### [Data segment]
______________________________
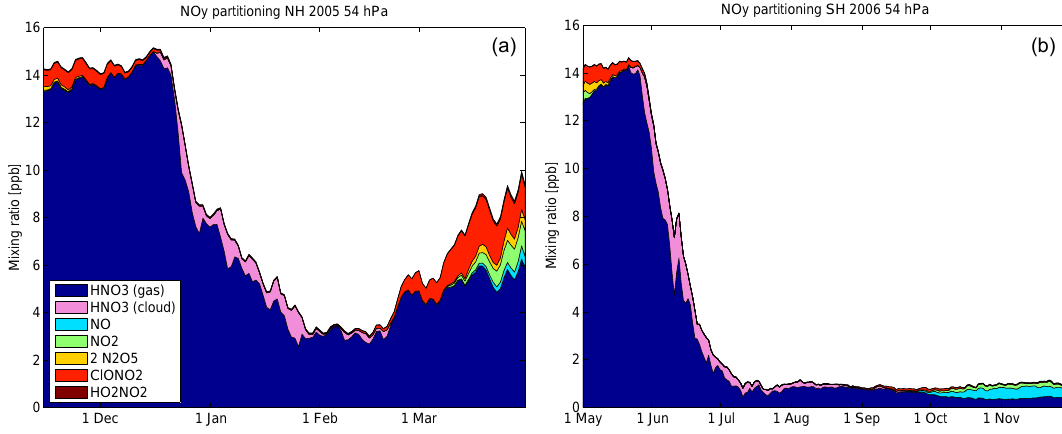
Figure 2. Vortex-averaged partitioning of NO y species for the Arctic winter 2004–2005 (a) and the Antarctic winter 2006 (b) at 54hPa. Species NO 3 , BrONO 2 , ClNO 2 and N are not shown due to their small mixing ratios.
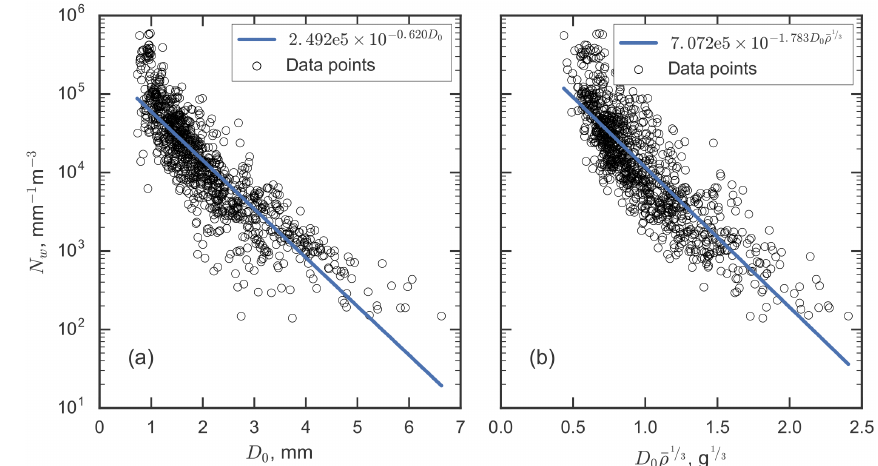
Figure 14. ( D 0 , N w ) and ( D 0 ρ 1 / 3 , N w ) with fitted relations.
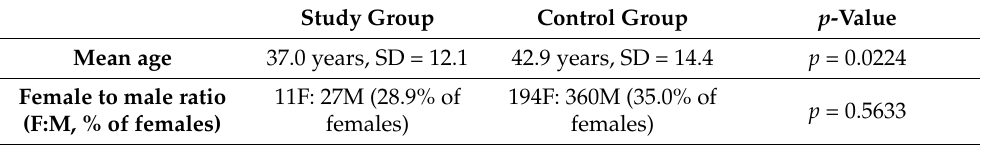
Table 1. Demographics of study group and control group for the PCL envelope lack sign (PELS). Study Group Control Group p -Value Mean age 37.0 years, SD = 12.1 42.9 years, SD = 14.4 p = 0.0224 Female to male ratio 11F: 27M (28.9% of 194F: 360M (35.0% of p = 0.5633 (F:M, % of females) females) females) SD—standard deviation, M—males, F—females.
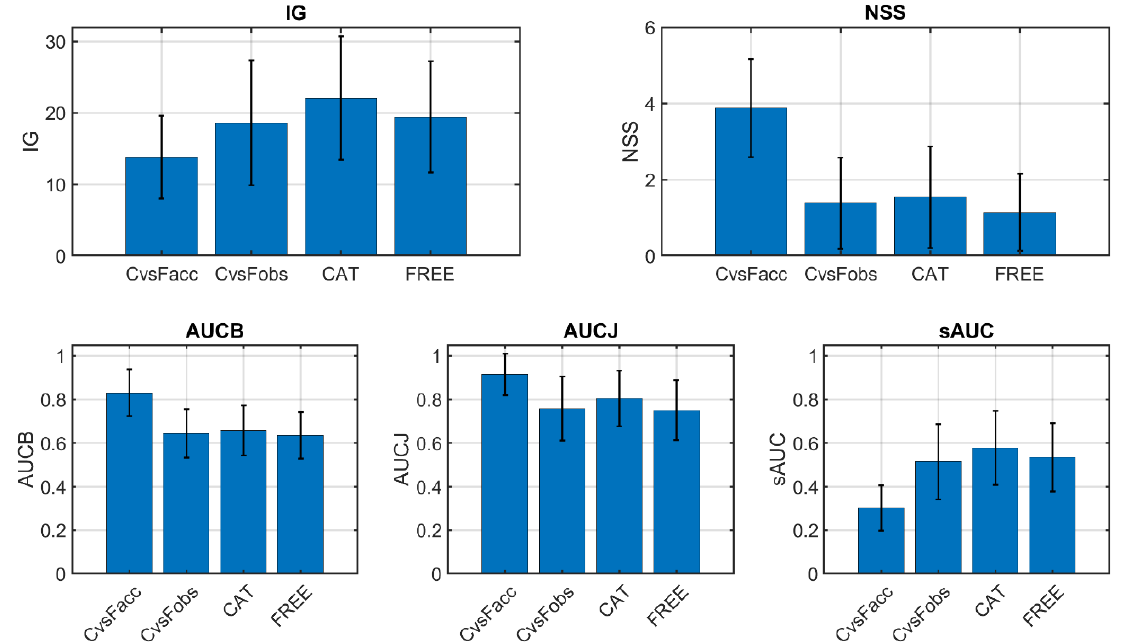
Figure 6. Inter-experiment and inter-observer heat map comparison metrics. CAT: category counting experiment. FREE: free-viewing experiment. CvsFAcc: inter-experiment comparison with accumulated heat maps. CvsFobs: inter-experiment comparison with individual observer data.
______________________________
### [Exercise instructions]
In your copy, include no pictures; print every line above exactly.

### [Result for this exercise]
Figure 2. Vortex-averaged partitioning of NO y species for the Arctic winter 2004–2005 (a) and the Antarctic winter 2006 (b) at 54hPa. Species NO 3 , BrONO 2 , ClNO 2 and N are not shown due to their small mixing ratios.
Figure 14. ( D 0 , N w ) and ( D 0 ρ 1 / 3 , N w ) with fitted relations.
Table 1. Demographics of study group and control group for the PCL envelope lack sign (PELS). Study Group Control Group p -Value Mean age 37.0 years, SD = 12.1 42.9 years, SD = 14.4 p = 0.0224 Female to male ratio 11F: 27M (28.9% of 194F: 360M (35.0% of p = 0.5633 (F:M, % of females) females) females) SD—standard deviation, M—males, F—females.
Figure 6. Inter-experiment and inter-observer heat map comparison metrics. CAT: category counting experiment. FREE: free-viewing experiment. CvsFAcc: inter-experiment comparison with accumulated heat maps. CvsFobs: inter-experiment comparison with individual observer data.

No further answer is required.